■ **TEXTO SELECIONADO**
_____

De repente o Endeavor bateu no coral
e ficou empoleirado num recife, entrando água nos porões que atingiram 1,20 m
de altura. Eles levantaram âncoras para tentar safar-se o navio e, depois
disso, atiraram pela borda umas 50 toneladas de lastro, incluindo vários
canhões. Graças a uma combinação de sorte, coragem e perícia o carvoeiro
safou-se do recife, mas tornava-se necessário fazer qualquer coisa nos rombos
da quilha.
Um tripulante lembrou-se quando
naufragou e viu seu navio salvar-se por um inusitado “vedamento”. Cook resolveu
experimentar a manobra, cosendo à vela bocados de madeira e estopa, cobertos
com pontas de corda e esterco de animais. O resultado bastou para manter o
Endeavor flutuando até a foz do rio mais próximo, onde abicou um mês para os
devidos reparos. Entretanto, Cook acabou aprendendo a sobreviver nos trópicos,
comendo cangurus, aves e tartarugas.
A perigosa passagem que ele realizou
confirmou que a Austrália se separava da Nova Guiné na parte norte e, depois
disso, Cook prosseguiu para a Batávia, em Java, nas Índias orientais, contornou
o Cabo da Boa Esperança e voltou à Inglaterra em junho de 1771. Seu talento
realista para avaliar suas realizações era raro entre os grandes navegadores.
Ele relatou ao Almirantado que “embora os descobrimentos feitos nessa
viagem não sejam grandes, tenho a pretensão de que poderão merecer a atenção de
suas senhorias e, embora tenha falhado no descobrimento do tão falado
continente austral (que talvez nem exista) tenho a certeza de que não me podem
imputar parte alguma desse malogro”.
O recém-promovido capitão de fragata
James Cook obteve dois novos navios carvoeiros recentemente construídos e,
desta vez, seu plano era solucionar o problema da Grande Terra do Sul. Para
atingir seu objetivo, a viagem tinha de ser uma circum-navegação completa da
Terra pela latitude mais extremo-austral possível. Na viagem anterior ele
chegara ao Pacífico pelo Cabo Horn e, nesta viagem, propunha-se descer o
Atlântico, passar o Cabo da Boa Esperança e prosseguir a leste a volta das
regiões do Polo Sul terrestre. Pois, se houvesse realmente um continente
austral que se prolongasse para zonas inabitáveis, não poderia escapar-lhe.
Zarpou de Plymouth em julho de 1772
na que seria uma das maiores viagens de descoberta em navios à vela da
história. Nunca antes houvera uma viagem tão longa com um objetivo investigador
determinado e fixo. Não se tratava de procurar um Eldorado, nem encontrar ouro
ou prata e, muito menos, capturar escravos. Desta vez Cook ia procurar principalmente
resposta a uma pergunta.
O falado continente austral se
encontrava realmente ali? A procura dessa resposta levou-o a algumas áreas mais
inóspitas do globo e revelou uma paisagem marítima como nunca fora vista outra,
pois a Antártica era perigosamente diferente do Ártico. Cook desvendaria um
novo cenário de gelo montanhoso que transcendia a capacidade de crença da
temperada Europa.

_____

■ **INFORMAÇÕES**
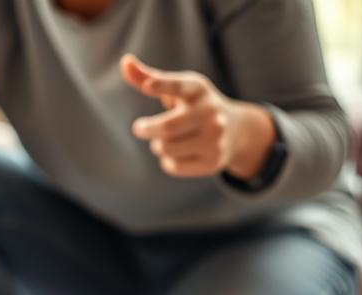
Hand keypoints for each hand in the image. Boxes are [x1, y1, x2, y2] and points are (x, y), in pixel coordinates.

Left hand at [121, 53, 274, 179]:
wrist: (236, 130)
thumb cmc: (194, 105)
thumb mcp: (178, 88)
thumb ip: (149, 77)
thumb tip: (125, 61)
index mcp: (198, 89)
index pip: (179, 86)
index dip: (162, 85)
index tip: (148, 86)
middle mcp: (210, 112)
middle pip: (166, 128)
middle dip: (146, 129)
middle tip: (140, 128)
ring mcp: (214, 138)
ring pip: (167, 148)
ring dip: (158, 146)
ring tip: (165, 140)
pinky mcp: (213, 161)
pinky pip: (174, 166)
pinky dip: (168, 162)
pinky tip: (177, 154)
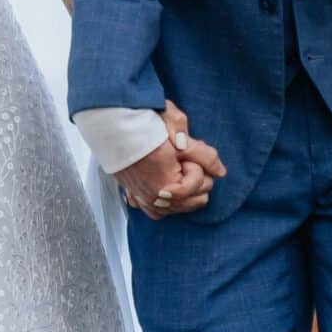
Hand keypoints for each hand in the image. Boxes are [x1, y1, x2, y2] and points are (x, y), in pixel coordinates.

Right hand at [116, 99, 225, 219]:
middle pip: (195, 199)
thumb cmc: (140, 120)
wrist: (110, 120)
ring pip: (180, 208)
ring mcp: (144, 199)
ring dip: (184, 188)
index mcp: (165, 181)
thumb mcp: (176, 128)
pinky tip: (167, 183)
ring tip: (173, 166)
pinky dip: (168, 200)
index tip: (183, 148)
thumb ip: (203, 153)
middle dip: (194, 177)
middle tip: (180, 157)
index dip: (197, 162)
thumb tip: (221, 171)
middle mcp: (154, 196)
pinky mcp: (135, 197)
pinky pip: (159, 211)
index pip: (200, 182)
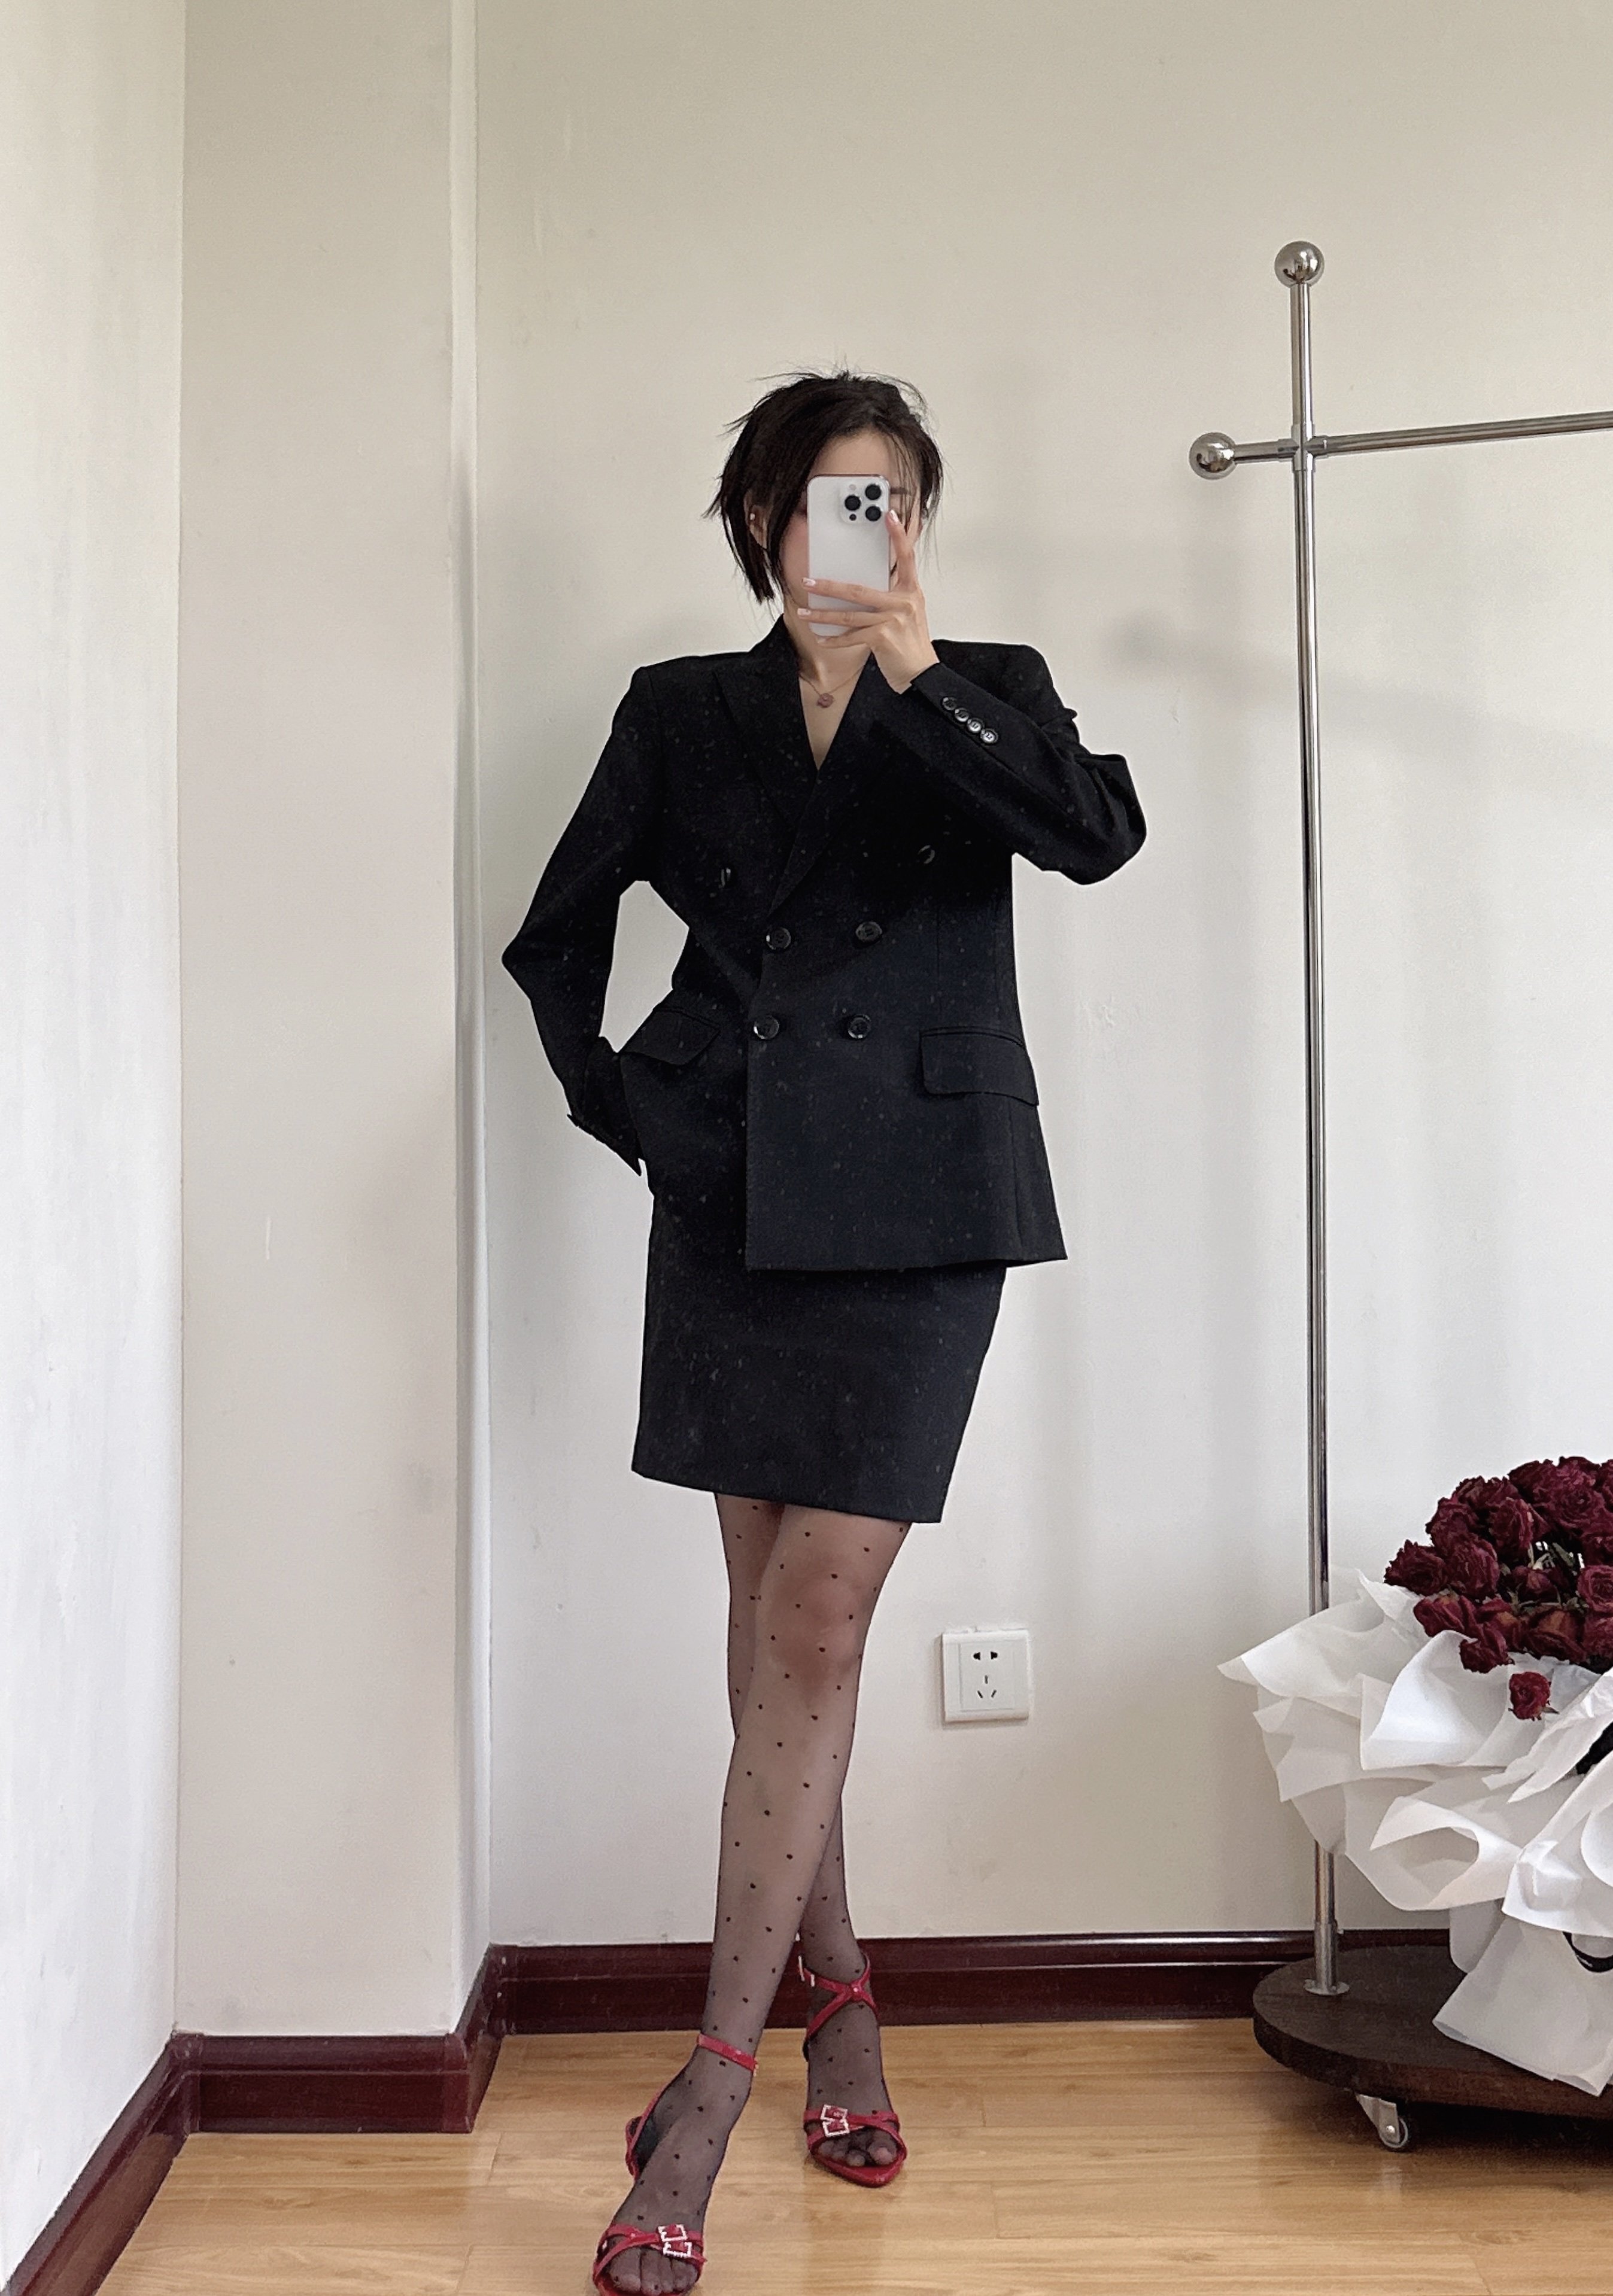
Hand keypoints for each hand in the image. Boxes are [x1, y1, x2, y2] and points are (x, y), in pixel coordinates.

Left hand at [797, 508, 939, 692]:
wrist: (921, 674)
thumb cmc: (911, 646)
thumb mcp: (908, 615)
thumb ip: (891, 599)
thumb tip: (863, 592)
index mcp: (911, 592)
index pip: (906, 557)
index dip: (898, 535)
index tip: (888, 515)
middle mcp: (903, 602)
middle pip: (858, 588)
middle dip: (829, 586)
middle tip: (809, 581)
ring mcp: (892, 619)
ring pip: (848, 614)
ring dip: (822, 616)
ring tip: (805, 614)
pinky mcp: (882, 637)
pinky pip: (851, 636)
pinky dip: (834, 639)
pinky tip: (822, 638)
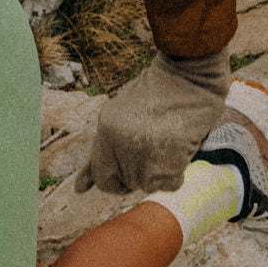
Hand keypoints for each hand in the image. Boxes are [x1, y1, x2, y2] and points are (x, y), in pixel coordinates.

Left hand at [75, 49, 229, 194]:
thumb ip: (101, 152)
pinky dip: (176, 173)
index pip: (102, 178)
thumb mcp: (119, 118)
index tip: (127, 177)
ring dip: (159, 173)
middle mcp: (121, 145)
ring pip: (148, 186)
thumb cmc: (155, 96)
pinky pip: (169, 184)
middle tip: (154, 148)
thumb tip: (78, 189)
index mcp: (106, 131)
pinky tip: (178, 149)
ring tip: (166, 143)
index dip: (116, 181)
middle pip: (128, 183)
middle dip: (140, 173)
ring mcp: (145, 154)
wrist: (188, 77)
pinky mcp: (168, 161)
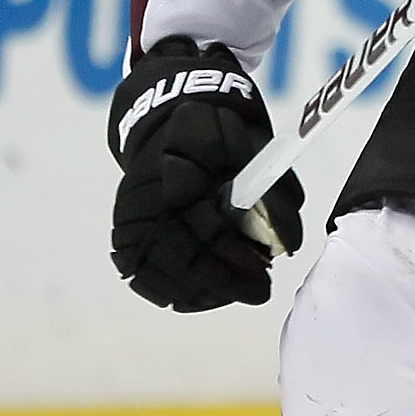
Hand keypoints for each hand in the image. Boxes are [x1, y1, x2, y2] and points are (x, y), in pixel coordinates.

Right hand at [108, 38, 304, 311]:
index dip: (238, 258)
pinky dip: (176, 292)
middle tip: (259, 291)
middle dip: (226, 283)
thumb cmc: (214, 129)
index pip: (206, 230)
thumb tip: (292, 243)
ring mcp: (129, 220)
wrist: (163, 121)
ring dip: (204, 293)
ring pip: (164, 275)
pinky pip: (143, 277)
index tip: (268, 271)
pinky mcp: (122, 235)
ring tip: (236, 292)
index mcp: (177, 172)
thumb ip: (274, 191)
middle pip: (184, 260)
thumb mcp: (250, 142)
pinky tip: (205, 294)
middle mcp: (145, 200)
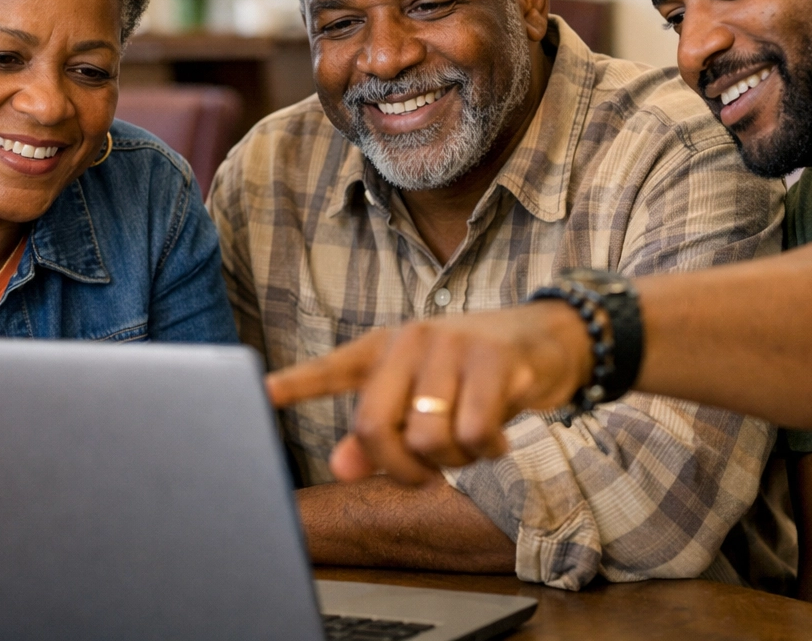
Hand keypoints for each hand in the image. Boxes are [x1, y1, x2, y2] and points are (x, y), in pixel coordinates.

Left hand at [265, 302, 592, 484]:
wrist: (550, 339)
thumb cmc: (477, 374)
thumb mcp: (426, 397)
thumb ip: (381, 433)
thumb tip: (339, 467)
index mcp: (387, 347)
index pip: (333, 368)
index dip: (296, 383)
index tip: (262, 391)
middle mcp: (412, 340)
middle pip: (375, 427)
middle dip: (401, 469)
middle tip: (429, 473)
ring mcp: (452, 346)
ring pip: (426, 439)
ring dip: (453, 460)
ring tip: (471, 443)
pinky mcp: (493, 360)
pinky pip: (473, 432)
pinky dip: (485, 450)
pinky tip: (496, 437)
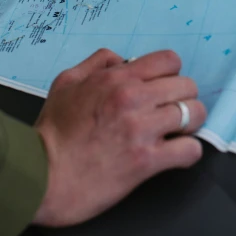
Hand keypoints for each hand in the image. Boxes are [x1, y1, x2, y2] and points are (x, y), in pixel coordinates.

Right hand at [33, 48, 205, 226]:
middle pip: (188, 86)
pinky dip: (188, 152)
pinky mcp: (147, 161)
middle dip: (182, 98)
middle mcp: (134, 98)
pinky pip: (190, 150)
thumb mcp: (66, 82)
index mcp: (117, 78)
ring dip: (189, 124)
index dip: (170, 74)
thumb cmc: (51, 132)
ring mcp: (142, 130)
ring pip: (195, 114)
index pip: (169, 60)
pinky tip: (175, 155)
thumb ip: (97, 64)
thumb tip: (122, 60)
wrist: (40, 175)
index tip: (163, 88)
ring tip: (176, 134)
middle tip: (169, 113)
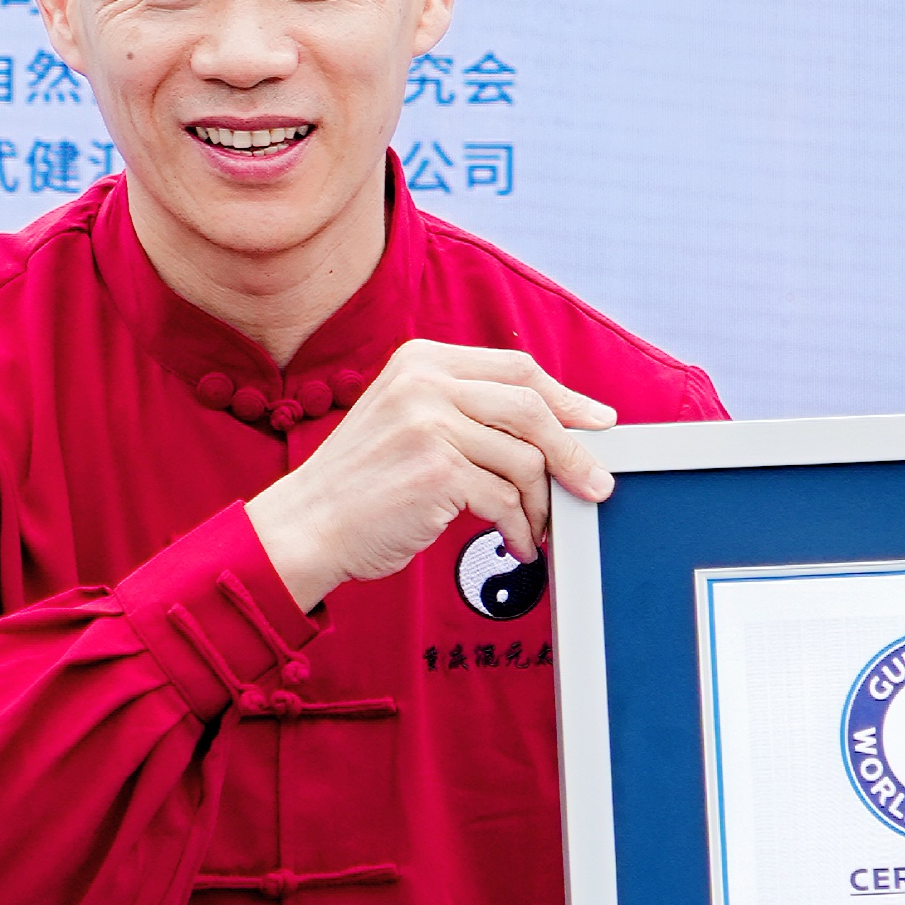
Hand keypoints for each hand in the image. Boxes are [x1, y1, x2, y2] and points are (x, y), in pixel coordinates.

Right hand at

_____

■ **DESCRIÇÃO DO PROBLEMA**
Troque "Plymouth" por "Portsmouth" no trecho do texto sobre as viagens de Cook que vai de "Zarpou de Plymouth" até "a uma pergunta.", e reproduza esse trecho por inteiro. Os itens não precisam ser consultados.

■ **TAREFA CONCLUÍDA**
Zarpou de Portsmouth em julho de 1772
na que seria uma das maiores viagens de descoberta em navios à vela da
história. Nunca antes houvera uma viagem tão longa com um objetivo investigador
determinado e fixo. Não se tratava de procurar um Eldorado, nem encontrar ouro
ou prata e, muito menos, capturar escravos. Desta vez Cook ia procurar principalmente
resposta a uma pergunta.